As an economist, working with empirical research and data is crucial for making data-driven decisions, and data science helps transform raw data into understanding, knowledge, and insights to support this process. A tidy workflow focuses on the tools needed to carry out this process effectively.

Tidy workflow, Image recreated from R for Data Science (2e) (https://r4ds.hadley.nz/intro.html)

When working with data, the first step is to import it into our data science environment. Next, we tidy up the data to make it clean and usable. Then, as data scientists, our main task is to understand the data using three key tools: transformation, visualization, and modeling. Finally, we communicate our results to the right people to support decision-making.

The tidyverse package is a collection of R packages that work together to make data analysis easier. When you load tidyverse, it also loads several useful packages, including: dplyr, readr, forcats, stringr, ggplot2, tibble, lubridate, tidyr and purrr

library(tidyverse)

Let’s dive into each of these steps in the tidy workflow and explore the tools available in the R ecosystem.

5.2 Import data

When you work with data, you save your raw data in a separate file, like a CSV. You can easily load this external data into the data science environment using the readr package.

5.2.1 Read data files into a tibble

Download the dataset: touristsl.csv

data1 <- read_csv("touristsl.csv")

If the data file is in another folder within the current working directory, you can use the here function from the here package. With respect to the current working directory, the here function helps you define the file path starting from there.

For example, if you have a file called “touristsl.csv” inside a folder called “data” in the current working directory, and you are currently in the working directory, you would need to open the data folder to access the CSV file. In the here function, you define the path as here("data", "touristsl.csv").
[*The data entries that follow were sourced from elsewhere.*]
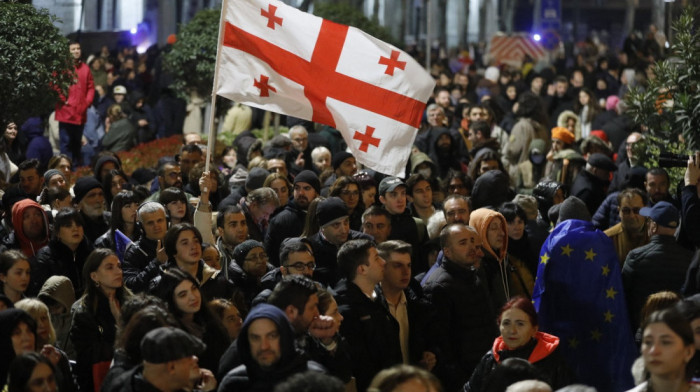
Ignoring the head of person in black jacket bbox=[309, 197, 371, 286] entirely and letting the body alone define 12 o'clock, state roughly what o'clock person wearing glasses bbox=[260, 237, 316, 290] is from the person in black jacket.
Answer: The person wearing glasses is roughly at 2 o'clock from the person in black jacket.

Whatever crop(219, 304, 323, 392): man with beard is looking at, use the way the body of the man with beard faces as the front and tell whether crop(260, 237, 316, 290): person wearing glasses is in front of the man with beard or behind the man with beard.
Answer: behind

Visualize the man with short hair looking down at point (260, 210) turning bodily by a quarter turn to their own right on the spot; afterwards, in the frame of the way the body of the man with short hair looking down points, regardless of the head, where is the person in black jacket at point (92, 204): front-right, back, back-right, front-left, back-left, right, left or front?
front-right
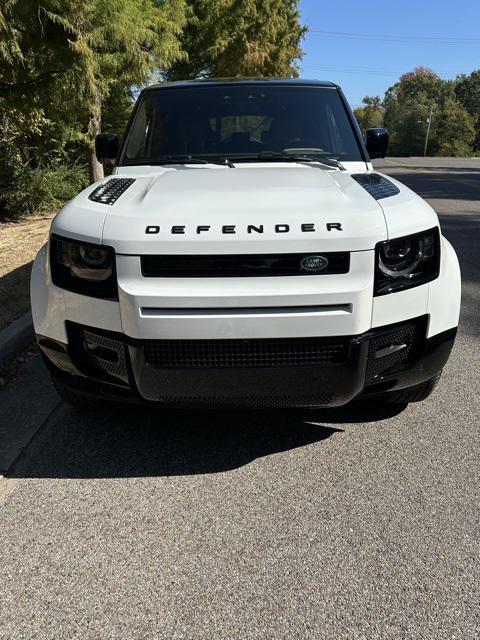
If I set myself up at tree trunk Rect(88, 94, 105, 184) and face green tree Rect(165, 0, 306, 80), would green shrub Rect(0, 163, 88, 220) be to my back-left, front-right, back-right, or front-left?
back-left

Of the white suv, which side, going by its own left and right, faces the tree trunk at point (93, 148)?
back

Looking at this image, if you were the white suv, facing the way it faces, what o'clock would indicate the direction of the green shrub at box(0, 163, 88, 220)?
The green shrub is roughly at 5 o'clock from the white suv.

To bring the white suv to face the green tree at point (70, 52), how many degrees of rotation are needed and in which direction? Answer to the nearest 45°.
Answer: approximately 180°

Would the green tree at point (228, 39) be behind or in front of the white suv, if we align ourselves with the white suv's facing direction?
behind

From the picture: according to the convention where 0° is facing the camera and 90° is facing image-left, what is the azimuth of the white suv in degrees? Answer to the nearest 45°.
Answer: approximately 0°
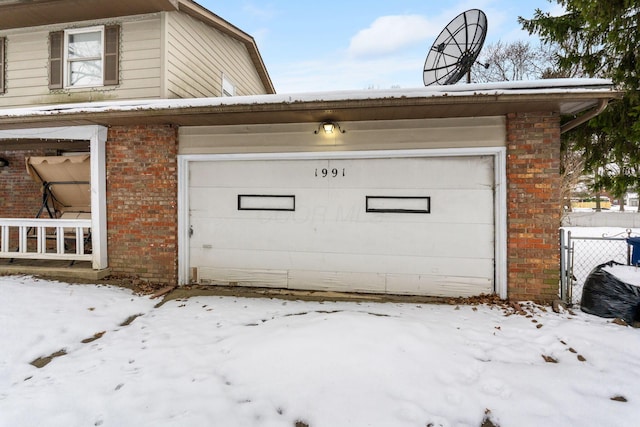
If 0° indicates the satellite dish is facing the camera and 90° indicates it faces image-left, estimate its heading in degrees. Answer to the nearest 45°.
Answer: approximately 45°

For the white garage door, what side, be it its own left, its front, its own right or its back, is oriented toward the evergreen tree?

Each folder you want to open is listed, and they are separated by commas.

library(here)
data <- read_csv(here("data", "touristsl.csv"))

5.3 Export data

Similarly, to save a data file, we can use the write_csv function.

weight <- c(50,44,60)
height <- c(150,160,163)
ds <- tibble(weight, height)
write_csv(ds, "ds.csv")

If you want to save the data file in another folder within the current working directory, use the here function to define the file path.

library(here)
write_csv(ds, here("data", "ds.csv"))